(TASK ITEM):
For the entries below, the result should be an exact transcription of the lines from the one with "neck: (280, 345)" up to and including the one with "nose: (306, 365)", and only those.

(Stored data):
───

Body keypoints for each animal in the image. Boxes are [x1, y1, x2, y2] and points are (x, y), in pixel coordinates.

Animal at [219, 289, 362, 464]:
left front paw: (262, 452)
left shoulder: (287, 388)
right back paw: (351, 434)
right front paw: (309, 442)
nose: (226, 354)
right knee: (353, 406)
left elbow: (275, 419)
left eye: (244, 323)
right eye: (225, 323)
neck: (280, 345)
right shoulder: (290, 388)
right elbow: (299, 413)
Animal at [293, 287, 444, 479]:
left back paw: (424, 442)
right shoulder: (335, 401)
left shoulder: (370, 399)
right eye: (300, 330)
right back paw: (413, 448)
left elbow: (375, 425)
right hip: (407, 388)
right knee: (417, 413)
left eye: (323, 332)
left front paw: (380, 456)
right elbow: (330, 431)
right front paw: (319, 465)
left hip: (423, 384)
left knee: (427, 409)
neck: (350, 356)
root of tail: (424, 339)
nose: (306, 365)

───

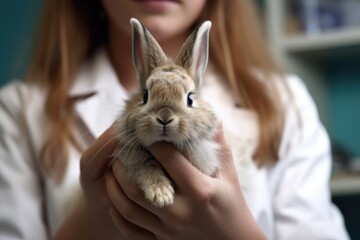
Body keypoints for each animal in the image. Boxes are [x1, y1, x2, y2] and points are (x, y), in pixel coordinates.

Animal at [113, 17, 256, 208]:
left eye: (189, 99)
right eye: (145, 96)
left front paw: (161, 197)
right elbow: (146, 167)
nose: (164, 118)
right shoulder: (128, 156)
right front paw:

───

(REPLY):
neck: (280, 345)
right shoulder: (290, 388)
right elbow: (299, 413)
Animal at [293, 287, 444, 479]:
left back paw: (424, 442)
right shoulder: (335, 401)
left shoulder: (370, 399)
right eye: (300, 330)
right back paw: (413, 448)
left elbow: (375, 425)
right hip: (407, 388)
right knee: (417, 413)
left eye: (323, 332)
left front paw: (380, 456)
right elbow: (330, 431)
right front paw: (319, 465)
left hip: (423, 384)
left knee: (427, 409)
neck: (350, 356)
root of tail: (424, 339)
nose: (306, 365)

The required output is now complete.